This guy. What a great animal he is. He was pretty old when we moved on the place, but there were only two full-grown bulls available, they were the same age, and so we just picked one and went with it. He was over ten when he became our herd bull, which is older than most farms retire their bulls, so, as might be expected, his track record with the ladies hasn't been great. Out of five years, one year we had three calves (out of five cows) but most years we've only gotten one or two.
He is now approaching sixteen, and he looks it. He reminds me of a senior horse who just can't keep the weight on anymore. I've done what I can to be sure to address any factors within my control, but it's clear he's on the downhill slide. He is certainly a mere shadow of his former self.
I've been prepping my boy for the potential loss of Big Guy since the beginning of winter. Winter is hard and Big Guy does not have any reserves left on him. I make sure and give him supplemental feed every day to give him the extra calories he needs but at some point, it will simply not be enough.

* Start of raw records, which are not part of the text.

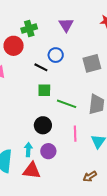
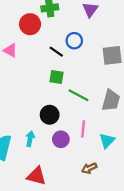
purple circle: (48, 151) -> (61, 139), moved
red triangle: (32, 170) -> (36, 176), moved
brown arrow: (90, 176) -> (89, 168), moved

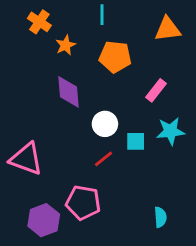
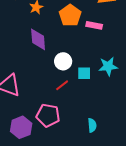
orange pentagon: (115, 57) -> (70, 15), turned 30
pink rectangle: (156, 90) -> (94, 25), moved, turned 63
cyan semicircle: (160, 217) -> (92, 125), moved

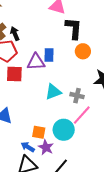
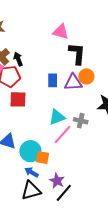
purple triangle: (36, 62) -> (73, 82), moved
pink line: (82, 115) -> (62, 134), moved
cyan circle: (64, 130) -> (30, 151), moved
purple star: (46, 147) -> (57, 181), moved

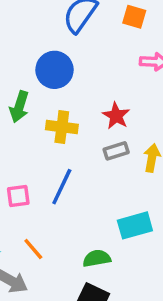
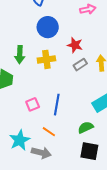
blue circle: (55, 70) -> (48, 27), moved
blue line: (62, 187) -> (57, 105), moved

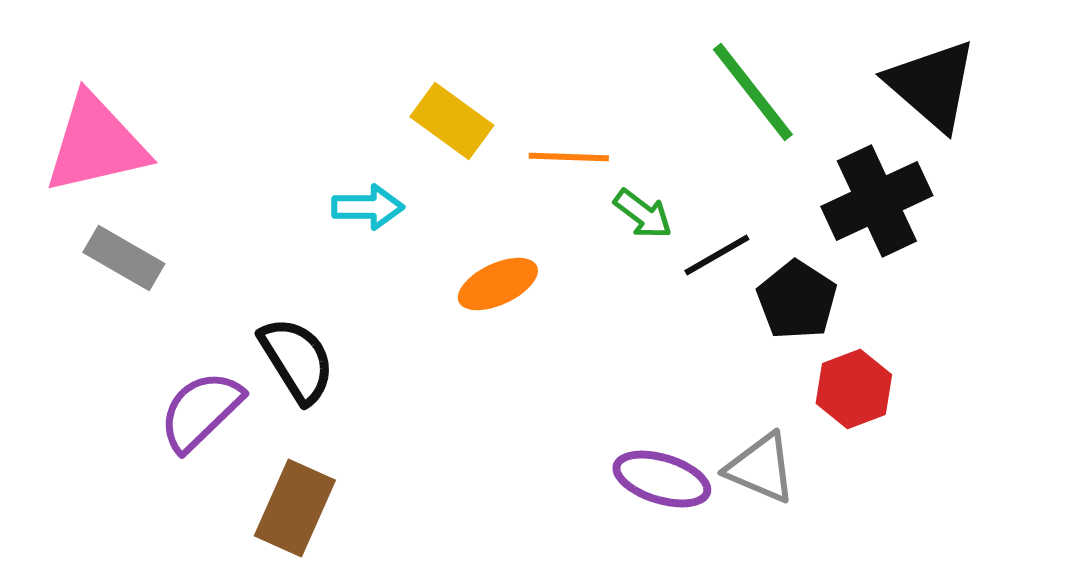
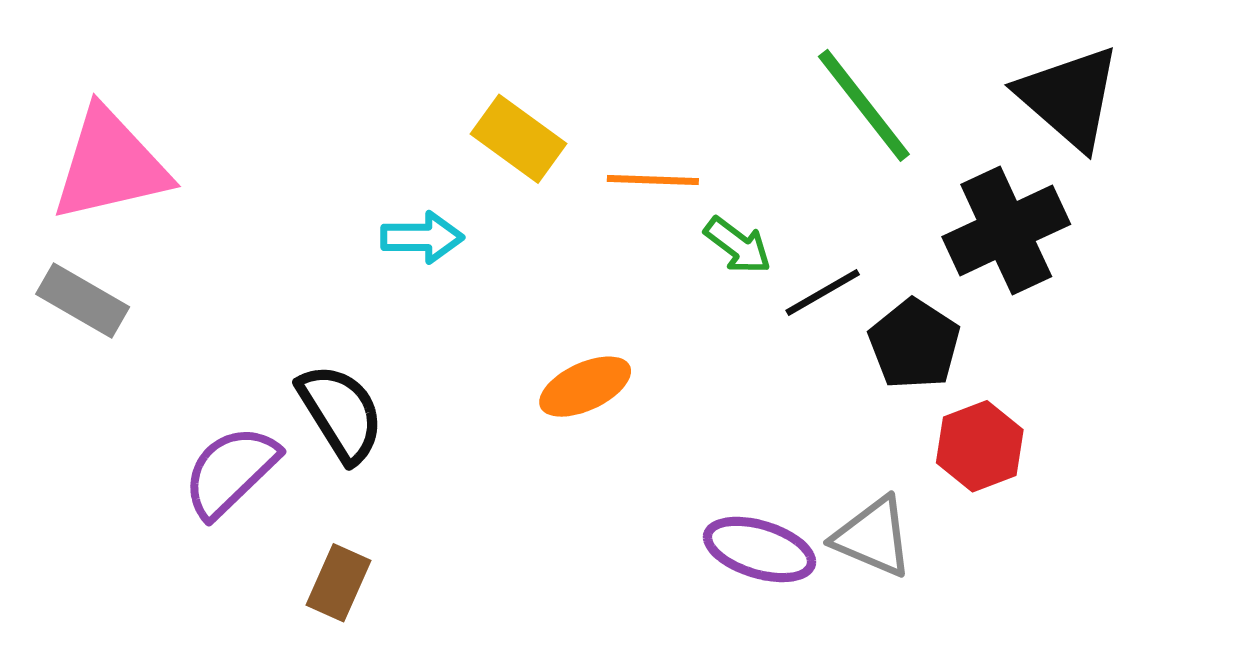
gray rectangle: (124, 258) -> (83, 301), moved
orange ellipse: (498, 284) -> (585, 387), moved
brown rectangle: (295, 508) -> (338, 583), size x0.7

So far, our winter has been mercifully mild. Big Guy is hanging in there and seems content, so I have been happy to let him live out his best life in retirement, but I'm not sure how he'll fare in a true cold snap.
Fortunately, he is still "the man" in the herd, so I don't have to worry about him getting run off from the food. I guess having the biggest antlers does that for you. Reach is everything, I suppose. The bull herd now has six critters in it. Big Guy and five of his progenies. We finally have two new young bulls old enough to take his mantle and - hopefully - give us a full calf crop next year.
I suppose this is the circle of life. New and old. Old and new. We come, make our mark, and then take our exit. I have been preparing myself and my son for the inevitable, but since we are expecting our first sub-zero temperatures of the winter this weekend and I don't know how Big Guy will fare, I thought maybe I should prepare you for the possibility as well.
As my mom always tells me, getting old ain't for the faint of heart. Big Guy has gently taught me a lot about elk farming, and I sure hope he gets to have a nice, long retirement.